SUPPLIED MATERIAL:
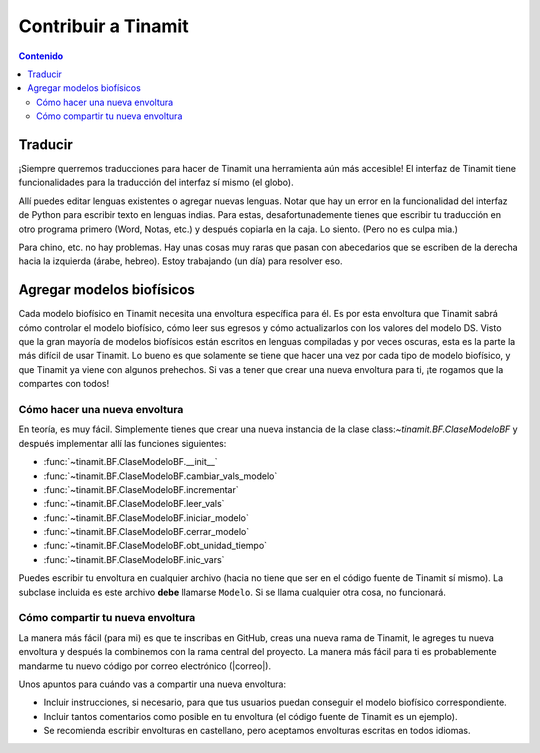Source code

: Contribuir a Tinamit
====================

.. contents:: Contenido
   :depth: 3

Traducir
--------
¡Siempre querremos traducciones para hacer de Tinamit una herramienta aún más accesible!
El interfaz de Tinamit tiene funcionalidades para la traducción del interfaz sí mismo (el globo).

.. image:: Imágenes/IGU_cabeza_globo.png
   :scale: 100 %
   :align: center
   :alt: Icono de cambio de idiomas de Tinamit.

Allí puedes editar lenguas existentes o agregar nuevas lenguas. Notar que hay un error en la funcionalidad del
interfaz de Python para escribir texto en lenguas indias. Para estas, desafortunademente tienes que escribir tu traducción
en otro programa primero (Word, Notas, etc.) y después copiarla en la caja. Lo siento. (Pero no es culpa mia.)

Para chino, etc. no hay problemas. Hay unas cosas muy raras que pasan con abecedarios que se escriben de la derecha hacia
la izquierda (árabe, hebreo). Estoy trabajando (un día) para resolver eso.

Agregar modelos biofísicos
--------------------------
Cada modelo biofísico en Tinamit necesita una envoltura específica para él. Es por esta envoltura que Tinamit sabrá cómo
controlar el modelo biofísico, cómo leer sus egresos y cómo actualizarlos con los valores del modelo DS. Visto que la gran mayoría
de modelos biofísicos están escritos en lenguas compiladas y por veces oscuras, esta es la parte la más difícil de usar Tinamit.
Lo bueno es que solamente se tiene que hacer una vez por cada tipo de modelo biofísico, y que Tinamit ya viene con algunos
prehechos. Si vas a tener que crear una nueva envoltura para ti, ¡te rogamos que la compartes con todos!

Cómo hacer una nueva envoltura
^^^^^^^^^^^^^^^^^^^^^^^^^^^^^^
En teoría, es muy fácil. Simplemente tienes que crear una nueva instancia de la clase class:`~tinamit.BF.ClaseModeloBF`
y después implementar allí las funciones siguientes:

* :func:`~tinamit.BF.ClaseModeloBF.__init__`
* :func:`~tinamit.BF.ClaseModeloBF.cambiar_vals_modelo`
* :func:`~tinamit.BF.ClaseModeloBF.incrementar`
* :func:`~tinamit.BF.ClaseModeloBF.leer_vals`
* :func:`~tinamit.BF.ClaseModeloBF.iniciar_modelo`
* :func:`~tinamit.BF.ClaseModeloBF.cerrar_modelo`
* :func:`~tinamit.BF.ClaseModeloBF.obt_unidad_tiempo`
* :func:`~tinamit.BF.ClaseModeloBF.inic_vars`

Puedes escribir tu envoltura en cualquier archivo (hacia no tiene que ser en el código fuente de Tinamit sí mismo).
La subclase incluida es este archivo **debe** llamarse ``Modelo``. Si se llama cualquier otra cosa, no funcionará.

Cómo compartir tu nueva envoltura
^^^^^^^^^^^^^^^^^^^^^^^^^^^^^^^^^
La manera más fácil (para mi) es que te inscribas en GitHub, creas una nueva rama de Tinamit, le agreges tu nueva envoltura
y después la combinemos con la rama central del proyecto.
La manera más fácil para ti es probablemente mandarme tu nuevo código por correo electrónico (|correo|).

Unos apuntos para cuándo vas a compartir una nueva envoltura:

* Incluir instrucciones, si necesario, para que tus usuarios puedan conseguir el modelo biofísico correspondiente.
* Incluir tantos comentarios como posible en tu envoltura (el código fuente de Tinamit es un ejemplo).
* Se recomienda escribir envolturas en castellano, pero aceptamos envolturas escritas en todos idiomas.

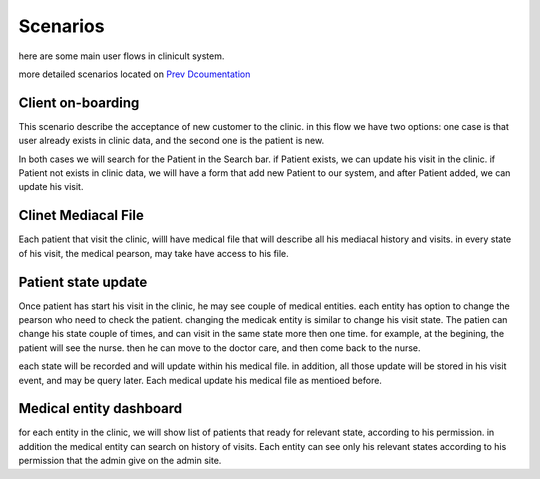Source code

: #############
Scenarios
#############



here are some main user flows in clinicult system.

more detailed scenarios located on `Prev Dcoumentation <https://clinikal-documentation.readthedocs.io/en/latest/product_desc/emergency_product_desc_hebrew.pdf>`_

******************
Client on-boarding
******************

This scenario describe the acceptance of new customer to the clinic. in this flow we have two options:
one case is that user already exists in clinic data, and the second one is the patient is new.

In both cases we will search for the Patient in the Search bar. if Patient exists, we can update his visit in the clinic. 
if Patient not exists in clinic data, we will have a form that add new Patient to our system, and after Patient added, we can update his visit.

******************
Clinet Mediacal File
******************
Each patient that visit the clinic, willl have medical file that will describe all his mediacal history and visits.
in every state of his visit, the medical pearson, may take have access to his file.

******************
Patient state update
******************
Once patient has start his visit in the clinic, he may see couple of medical entities. 
each entity has option to change the pearson who need to check the patient. changing the medicak entity is similar to change his visit state.
The patien can change his state couple of times, and can visit in the same state more then one time.
for example, at the begining, the patient will see the nurse. then he can move to the doctor care, and then come back to the nurse.

each state will be recorded and will update within his medical file.
in addition, all those update will be stored in his visit event, and may be query later.
Each medical update his medical file as mentioed before.

******************
Medical entity dashboard
******************
for each entity in the clinic, we will show list of patients that ready for relevant state, according to his permission. in addition the medical entity can search on history of visits.
Each entity can see only his relevant states according to his permission that the admin give on the admin site.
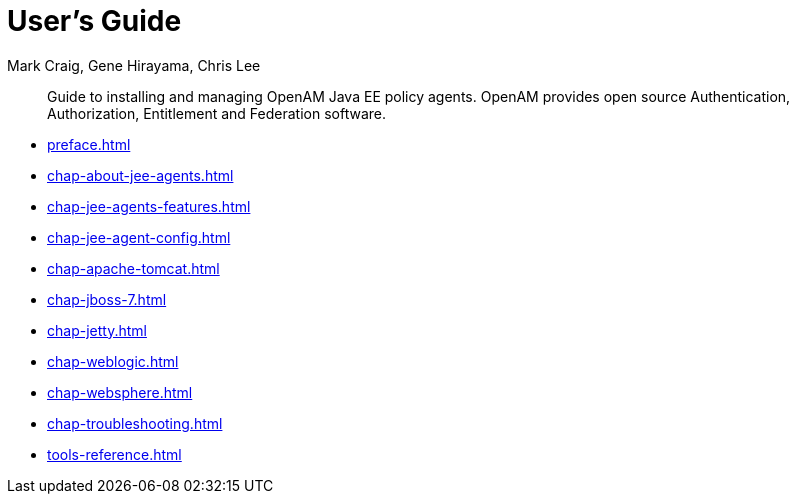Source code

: ////
  The contents of this file are subject to the terms of the Common Development and
  Distribution License (the License). You may not use this file except in compliance with the
  License.
 
  You can obtain a copy of the License at legal/CDDLv1.0.txt. See the License for the
  specific language governing permission and limitations under the License.
 
  When distributing Covered Software, include this CDDL Header Notice in each file and include
  the License file at legal/CDDLv1.0.txt. If applicable, add the following below the CDDL
  Header, with the fields enclosed by brackets [] replaced by your own identifying
  information: "Portions copyright [year] [name of copyright owner]".
 
  Copyright 2017 ForgeRock AS.
  Portions Copyright 2024 3A Systems LLC.
////

= User's Guide
:doctype: book
:toc:
:authors: Mark Craig, Gene Hirayama, Chris Lee
:copyright: Copyright 2011-2017 ForgeRock AS.
:copyright: Portions Copyright 2024 3A Systems LLC.

:imagesdir: ../
:figure-caption!:
:example-caption!:
:table-caption!:
[abstract]
Guide to installing and managing OpenAM Java EE policy agents. OpenAM provides open source Authentication, Authorization, Entitlement and Federation software.

* xref:preface.adoc[]
* xref:chap-about-jee-agents.adoc[]
* xref:chap-jee-agents-features.adoc[]
* xref:chap-jee-agent-config.adoc[]
* xref:chap-apache-tomcat.adoc[]
* xref:chap-jboss-7.adoc[]
* xref:chap-jetty.adoc[]
* xref:chap-weblogic.adoc[]
* xref:chap-websphere.adoc[]
* xref:chap-troubleshooting.adoc[]
* xref:tools-reference.adoc[]
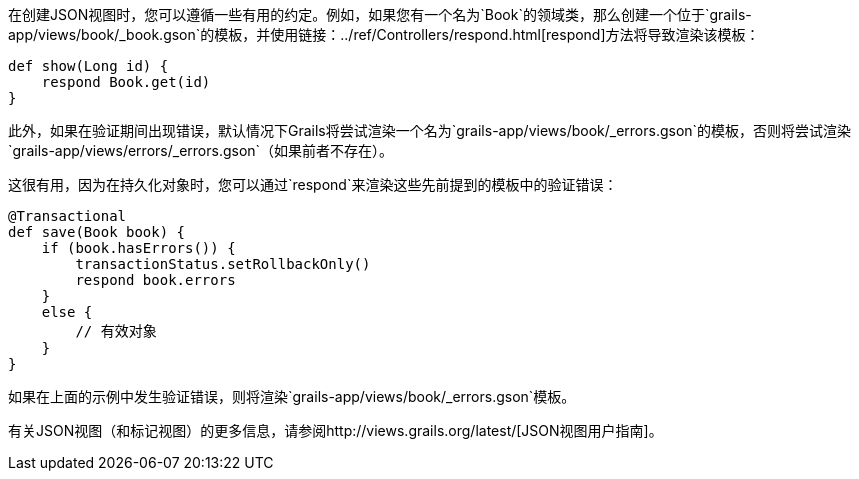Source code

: 在创建JSON视图时，您可以遵循一些有用的约定。例如，如果您有一个名为`Book`的领域类，那么创建一个位于`grails-app/views/book/_book.gson`的模板，并使用链接：../ref/Controllers/respond.html[respond]方法将导致渲染该模板：

```groovy
def show(Long id) {
    respond Book.get(id)
}
```

此外，如果在验证期间出现错误，默认情况下Grails将尝试渲染一个名为`grails-app/views/book/_errors.gson`的模板，否则将尝试渲染`grails-app/views/errors/_errors.gson`（如果前者不存在）。

这很有用，因为在持久化对象时，您可以通过`respond`来渲染这些先前提到的模板中的验证错误：

```groovy
@Transactional
def save(Book book) {
    if (book.hasErrors()) {
        transactionStatus.setRollbackOnly()
        respond book.errors
    }
    else {
        // 有效对象
    }
}
```

如果在上面的示例中发生验证错误，则将渲染`grails-app/views/book/_errors.gson`模板。

有关JSON视图（和标记视图）的更多信息，请参阅http://views.grails.org/latest/[JSON视图用户指南]。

YOUR INSTRUCTIONS: Retype exactly the lines above, from the one with "El interfaz de" through the one with "Cada modelo biofísico", inclusive.

SOLUTION TO THE PROBLEM:
El interfaz de Tinamit tiene funcionalidades para la traducción del interfaz sí mismo (el globo).

.. image:: Imágenes/IGU_cabeza_globo.png
   :scale: 100 %
   :align: center
   :alt: Icono de cambio de idiomas de Tinamit.

Allí puedes editar lenguas existentes o agregar nuevas lenguas. Notar que hay un error en la funcionalidad del
interfaz de Python para escribir texto en lenguas indias. Para estas, desafortunademente tienes que escribir tu traducción
en otro programa primero (Word, Notas, etc.) y después copiarla en la caja. Lo siento. (Pero no es culpa mia.)

Para chino, etc. no hay problemas. Hay unas cosas muy raras que pasan con abecedarios que se escriben de la derecha hacia
la izquierda (árabe, hebreo). Estoy trabajando (un día) para resolver eso.

Agregar modelos biofísicos
--------------------------
Cada modelo biofísico en Tinamit necesita una envoltura específica para él. Es por esta envoltura que Tinamit sabrá cómo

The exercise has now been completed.